Imagine a box the size of a laptop, with something like the lid of a professional photocopier on top, but it only needs to be A4 size. I walk up to it, put the document on the feeder, and hit a big green button. All the sheets feed through the feeder in a second or two, and I either walk away leaving it in the "to be recycled" pile or collect it and shred it.
The machine scans it both sides at maximum resolution and in colour, after all storage is free, and saves it to the hard drive as an incoming image. Maybe from my fingerprint on the button it knows it is me scanning it. Then in the background a number of things happen. After all, this box is idle most of the time. 
It runs the document through OCR. It auto rotates it to the correct orientation, even sorting out pages I fed through upside down or back to front. 
It works out from this if it seems to be more appropriate to be a photo (JPEG) or PDF. If JPEG it adds appropriate tags from the date of scanning, and maybe some image recognition. If a PDF, it merges the OCR text and image together and stores to the hard drive. 
The built in google desktop like functionality in the box indexes it. It also does "more like this" analysis similar to google images and google web. 

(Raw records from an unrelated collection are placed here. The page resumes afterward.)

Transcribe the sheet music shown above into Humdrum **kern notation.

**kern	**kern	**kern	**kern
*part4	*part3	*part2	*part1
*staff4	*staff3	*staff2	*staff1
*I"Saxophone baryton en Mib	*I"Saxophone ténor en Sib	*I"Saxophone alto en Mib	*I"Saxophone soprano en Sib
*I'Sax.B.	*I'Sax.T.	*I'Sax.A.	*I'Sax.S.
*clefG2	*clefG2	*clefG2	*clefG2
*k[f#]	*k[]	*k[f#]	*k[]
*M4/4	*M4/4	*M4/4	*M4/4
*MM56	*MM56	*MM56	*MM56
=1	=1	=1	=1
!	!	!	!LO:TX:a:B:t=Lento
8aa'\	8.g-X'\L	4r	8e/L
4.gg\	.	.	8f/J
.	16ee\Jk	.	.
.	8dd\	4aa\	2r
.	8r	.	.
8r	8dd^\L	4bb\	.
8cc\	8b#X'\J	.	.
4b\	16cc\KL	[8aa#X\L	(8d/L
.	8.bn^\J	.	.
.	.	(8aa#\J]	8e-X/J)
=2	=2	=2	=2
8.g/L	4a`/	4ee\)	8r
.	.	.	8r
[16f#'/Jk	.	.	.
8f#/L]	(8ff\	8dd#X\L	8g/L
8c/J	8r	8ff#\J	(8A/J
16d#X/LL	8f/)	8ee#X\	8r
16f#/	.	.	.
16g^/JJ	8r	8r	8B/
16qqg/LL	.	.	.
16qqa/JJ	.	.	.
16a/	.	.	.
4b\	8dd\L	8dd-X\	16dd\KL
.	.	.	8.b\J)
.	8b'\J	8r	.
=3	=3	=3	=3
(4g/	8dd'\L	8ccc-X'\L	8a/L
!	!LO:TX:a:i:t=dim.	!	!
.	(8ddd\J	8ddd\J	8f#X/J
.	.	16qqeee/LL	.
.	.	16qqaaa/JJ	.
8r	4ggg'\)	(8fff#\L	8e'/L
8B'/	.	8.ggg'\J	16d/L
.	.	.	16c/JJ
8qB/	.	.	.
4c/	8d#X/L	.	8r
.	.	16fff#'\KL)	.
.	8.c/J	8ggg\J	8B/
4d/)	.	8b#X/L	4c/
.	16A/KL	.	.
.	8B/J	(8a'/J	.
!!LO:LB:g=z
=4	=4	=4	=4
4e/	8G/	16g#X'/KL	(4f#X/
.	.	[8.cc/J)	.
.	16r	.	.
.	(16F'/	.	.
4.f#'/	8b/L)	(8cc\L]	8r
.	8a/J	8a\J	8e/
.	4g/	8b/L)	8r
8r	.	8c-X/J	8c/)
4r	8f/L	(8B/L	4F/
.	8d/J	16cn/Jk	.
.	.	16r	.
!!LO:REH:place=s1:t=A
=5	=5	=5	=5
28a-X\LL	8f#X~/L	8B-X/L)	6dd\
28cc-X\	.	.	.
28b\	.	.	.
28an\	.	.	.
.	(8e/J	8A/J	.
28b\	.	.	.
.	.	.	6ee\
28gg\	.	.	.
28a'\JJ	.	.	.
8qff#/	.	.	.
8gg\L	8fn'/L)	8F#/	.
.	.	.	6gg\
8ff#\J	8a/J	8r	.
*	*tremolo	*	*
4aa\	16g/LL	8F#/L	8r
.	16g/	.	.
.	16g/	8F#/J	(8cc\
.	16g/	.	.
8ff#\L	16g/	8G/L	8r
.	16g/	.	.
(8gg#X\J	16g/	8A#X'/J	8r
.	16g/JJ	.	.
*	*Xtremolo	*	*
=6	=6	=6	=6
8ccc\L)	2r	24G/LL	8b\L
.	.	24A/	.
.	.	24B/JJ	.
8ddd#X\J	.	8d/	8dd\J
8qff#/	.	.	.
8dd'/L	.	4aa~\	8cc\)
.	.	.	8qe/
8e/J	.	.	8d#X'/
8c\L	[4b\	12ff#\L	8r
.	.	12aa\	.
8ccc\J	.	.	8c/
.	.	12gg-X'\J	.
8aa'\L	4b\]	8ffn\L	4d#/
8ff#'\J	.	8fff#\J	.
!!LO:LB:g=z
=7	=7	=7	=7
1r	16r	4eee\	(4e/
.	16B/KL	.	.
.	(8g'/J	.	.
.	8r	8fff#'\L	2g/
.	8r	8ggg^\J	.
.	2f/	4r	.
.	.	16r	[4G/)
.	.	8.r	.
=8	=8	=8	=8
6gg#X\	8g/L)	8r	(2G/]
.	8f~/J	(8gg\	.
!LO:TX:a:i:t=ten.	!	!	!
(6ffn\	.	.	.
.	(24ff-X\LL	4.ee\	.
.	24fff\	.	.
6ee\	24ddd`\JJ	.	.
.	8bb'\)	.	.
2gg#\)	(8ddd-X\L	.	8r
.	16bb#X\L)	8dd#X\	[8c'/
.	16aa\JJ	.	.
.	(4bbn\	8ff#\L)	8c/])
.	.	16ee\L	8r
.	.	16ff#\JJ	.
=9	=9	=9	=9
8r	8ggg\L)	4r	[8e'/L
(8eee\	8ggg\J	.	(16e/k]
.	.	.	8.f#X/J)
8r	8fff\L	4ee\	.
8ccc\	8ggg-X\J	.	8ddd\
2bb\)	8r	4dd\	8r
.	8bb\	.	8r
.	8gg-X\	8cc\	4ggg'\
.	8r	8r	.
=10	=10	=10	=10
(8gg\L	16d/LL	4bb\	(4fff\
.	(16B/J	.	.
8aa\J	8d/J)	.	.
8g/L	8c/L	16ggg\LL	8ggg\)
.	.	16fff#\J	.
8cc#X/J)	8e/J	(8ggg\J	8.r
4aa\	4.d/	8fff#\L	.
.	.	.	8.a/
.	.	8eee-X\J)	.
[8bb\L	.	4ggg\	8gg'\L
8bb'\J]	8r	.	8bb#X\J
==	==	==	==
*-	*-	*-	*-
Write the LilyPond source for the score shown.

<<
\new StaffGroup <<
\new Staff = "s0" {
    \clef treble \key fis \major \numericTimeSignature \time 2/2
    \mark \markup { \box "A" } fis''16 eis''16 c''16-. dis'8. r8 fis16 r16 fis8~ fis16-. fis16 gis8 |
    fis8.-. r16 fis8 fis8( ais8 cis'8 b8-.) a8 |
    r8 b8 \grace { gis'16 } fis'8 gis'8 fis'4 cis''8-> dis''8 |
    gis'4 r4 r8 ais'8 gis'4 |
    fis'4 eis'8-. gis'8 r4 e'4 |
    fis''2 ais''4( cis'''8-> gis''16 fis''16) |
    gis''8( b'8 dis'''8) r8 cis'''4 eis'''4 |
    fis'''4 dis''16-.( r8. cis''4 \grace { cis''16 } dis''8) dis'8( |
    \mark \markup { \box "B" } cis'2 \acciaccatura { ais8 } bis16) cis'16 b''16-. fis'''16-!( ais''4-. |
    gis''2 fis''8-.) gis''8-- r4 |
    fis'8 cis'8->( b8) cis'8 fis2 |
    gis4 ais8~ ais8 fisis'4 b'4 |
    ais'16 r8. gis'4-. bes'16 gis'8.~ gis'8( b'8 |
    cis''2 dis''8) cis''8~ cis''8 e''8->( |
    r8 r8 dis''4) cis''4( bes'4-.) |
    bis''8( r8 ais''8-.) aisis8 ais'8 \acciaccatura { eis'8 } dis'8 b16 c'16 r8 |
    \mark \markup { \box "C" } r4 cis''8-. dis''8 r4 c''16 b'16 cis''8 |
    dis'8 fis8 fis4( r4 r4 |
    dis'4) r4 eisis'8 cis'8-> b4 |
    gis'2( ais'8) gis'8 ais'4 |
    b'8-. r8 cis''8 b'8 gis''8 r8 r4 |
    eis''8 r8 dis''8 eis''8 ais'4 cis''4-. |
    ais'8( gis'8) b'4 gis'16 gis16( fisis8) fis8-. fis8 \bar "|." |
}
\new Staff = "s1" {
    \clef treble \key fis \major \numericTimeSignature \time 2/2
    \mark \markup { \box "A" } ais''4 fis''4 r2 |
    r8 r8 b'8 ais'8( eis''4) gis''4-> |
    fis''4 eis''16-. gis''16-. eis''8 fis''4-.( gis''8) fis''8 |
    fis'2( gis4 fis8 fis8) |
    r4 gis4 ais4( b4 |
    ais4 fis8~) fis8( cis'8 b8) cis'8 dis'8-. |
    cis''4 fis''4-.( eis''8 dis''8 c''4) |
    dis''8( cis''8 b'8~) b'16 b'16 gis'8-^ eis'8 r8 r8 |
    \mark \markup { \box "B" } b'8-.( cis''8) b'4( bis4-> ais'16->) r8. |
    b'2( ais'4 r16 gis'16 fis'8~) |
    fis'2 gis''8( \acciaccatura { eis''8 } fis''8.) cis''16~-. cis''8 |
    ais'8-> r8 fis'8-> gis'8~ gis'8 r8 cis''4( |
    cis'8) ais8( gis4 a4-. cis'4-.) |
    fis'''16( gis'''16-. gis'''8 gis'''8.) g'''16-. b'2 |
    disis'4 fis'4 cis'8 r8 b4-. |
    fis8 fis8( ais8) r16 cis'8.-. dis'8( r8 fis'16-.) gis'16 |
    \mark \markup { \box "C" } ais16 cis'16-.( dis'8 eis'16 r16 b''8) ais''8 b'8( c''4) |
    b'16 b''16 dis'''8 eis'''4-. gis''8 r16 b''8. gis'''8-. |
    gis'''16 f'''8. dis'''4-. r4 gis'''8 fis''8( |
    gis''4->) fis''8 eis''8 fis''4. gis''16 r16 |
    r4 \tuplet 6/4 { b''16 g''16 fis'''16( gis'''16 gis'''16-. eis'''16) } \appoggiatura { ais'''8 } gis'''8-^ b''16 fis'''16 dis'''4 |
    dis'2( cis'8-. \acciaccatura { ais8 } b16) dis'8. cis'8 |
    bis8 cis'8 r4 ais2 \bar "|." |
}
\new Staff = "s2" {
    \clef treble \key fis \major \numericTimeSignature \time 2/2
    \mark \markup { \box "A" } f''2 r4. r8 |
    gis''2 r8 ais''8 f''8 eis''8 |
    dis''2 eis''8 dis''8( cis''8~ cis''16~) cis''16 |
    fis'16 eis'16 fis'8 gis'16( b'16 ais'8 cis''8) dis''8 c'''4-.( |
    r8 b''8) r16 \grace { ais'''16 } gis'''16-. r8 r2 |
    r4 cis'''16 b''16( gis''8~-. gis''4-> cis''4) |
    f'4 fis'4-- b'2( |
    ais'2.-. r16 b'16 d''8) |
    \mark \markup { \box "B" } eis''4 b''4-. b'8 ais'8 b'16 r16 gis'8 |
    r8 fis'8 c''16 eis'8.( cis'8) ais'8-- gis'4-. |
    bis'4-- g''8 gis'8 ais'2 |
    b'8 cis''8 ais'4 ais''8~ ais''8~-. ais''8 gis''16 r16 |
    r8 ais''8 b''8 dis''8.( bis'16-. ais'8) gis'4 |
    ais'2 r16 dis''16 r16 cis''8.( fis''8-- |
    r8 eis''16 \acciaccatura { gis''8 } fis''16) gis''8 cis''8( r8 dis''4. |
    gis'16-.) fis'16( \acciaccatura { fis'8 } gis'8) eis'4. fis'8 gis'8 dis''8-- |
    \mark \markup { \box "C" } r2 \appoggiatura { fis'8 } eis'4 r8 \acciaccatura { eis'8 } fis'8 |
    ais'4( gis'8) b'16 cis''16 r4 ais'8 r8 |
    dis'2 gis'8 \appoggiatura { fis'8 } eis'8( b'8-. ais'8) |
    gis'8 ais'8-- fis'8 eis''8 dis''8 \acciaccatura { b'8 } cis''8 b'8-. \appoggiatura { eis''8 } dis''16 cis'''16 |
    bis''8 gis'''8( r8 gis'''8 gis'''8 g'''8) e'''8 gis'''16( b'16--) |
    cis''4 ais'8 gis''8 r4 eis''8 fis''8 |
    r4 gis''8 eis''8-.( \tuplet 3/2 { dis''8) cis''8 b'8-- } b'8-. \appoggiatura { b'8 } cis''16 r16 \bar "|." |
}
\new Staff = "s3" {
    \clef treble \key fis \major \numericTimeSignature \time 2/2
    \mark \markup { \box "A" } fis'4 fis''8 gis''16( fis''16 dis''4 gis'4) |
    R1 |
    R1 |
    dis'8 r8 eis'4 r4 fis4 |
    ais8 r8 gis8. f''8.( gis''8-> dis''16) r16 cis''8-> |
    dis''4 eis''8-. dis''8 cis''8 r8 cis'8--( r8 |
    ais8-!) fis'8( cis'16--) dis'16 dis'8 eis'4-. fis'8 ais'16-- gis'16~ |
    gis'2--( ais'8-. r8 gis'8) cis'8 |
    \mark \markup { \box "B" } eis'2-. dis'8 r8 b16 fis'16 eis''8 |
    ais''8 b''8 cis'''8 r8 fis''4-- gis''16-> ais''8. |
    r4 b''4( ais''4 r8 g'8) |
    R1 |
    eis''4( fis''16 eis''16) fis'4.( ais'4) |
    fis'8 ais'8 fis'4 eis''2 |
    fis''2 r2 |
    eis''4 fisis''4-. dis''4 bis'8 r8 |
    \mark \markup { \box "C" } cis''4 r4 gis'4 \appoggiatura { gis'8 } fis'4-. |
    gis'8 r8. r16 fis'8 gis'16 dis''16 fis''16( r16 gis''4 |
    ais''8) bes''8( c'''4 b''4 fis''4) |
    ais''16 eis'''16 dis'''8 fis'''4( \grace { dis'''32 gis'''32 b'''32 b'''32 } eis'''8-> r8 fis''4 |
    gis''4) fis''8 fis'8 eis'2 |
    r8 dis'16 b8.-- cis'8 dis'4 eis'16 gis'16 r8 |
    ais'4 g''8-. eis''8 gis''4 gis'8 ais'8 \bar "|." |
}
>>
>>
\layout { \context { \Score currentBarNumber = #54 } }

It then encrypts it to store it, so if the machine gets broken into I don't lose confidential information, like I would with a filing cabinet. They key is securely stored with my password, but optionally recoverable depending whether I think the risk of forgetting or the risk of the service being compromised is greater. The input queue is then securely wiped of the original.
It connects to a free online digital signing service (through it's wireless network connection to my home network) and signs the document with the date, so I can prove in court I had it when I scanned it.
Most importantly, I don't have to wait.
Later on I come back and want to find my bill. I connect to the machine from my laptop. Did I mention the cabinet connects wirelessly to my home network seamlessly. I go to its web interface (secured appropriately), and look for "gas bill". 
It finds a number and presents them in chronological order, most recent first. 
And also offers "more like these" functionality. However it does it I can always find my document. I can tag it with tags, like I can with my gmail to make sorting easier, but I don't really need to.
If I'm worried about the hard drive, I can synchronize it with a directory on my laptop. Or stick a DVD-R or CD-R into the box's built in drive which automatically burns me a backup copy. Which I can restore from seamlessly if I need to replace the drive, and it merges in, not overwrites.
But most of the time all I do is stick in some sheets and press a button.
Google, Canon, Lexmark, Xerox, Apple - where are you? When can I have one? All of this functionality already exists, it just needs a good designer(are you listening Jonathan Ive?) to stick it all together.

P.S.
This post deserves a confession. I had a previous job working for a Canon research lab in Human Computer Interaction. Why didn't I think of this then?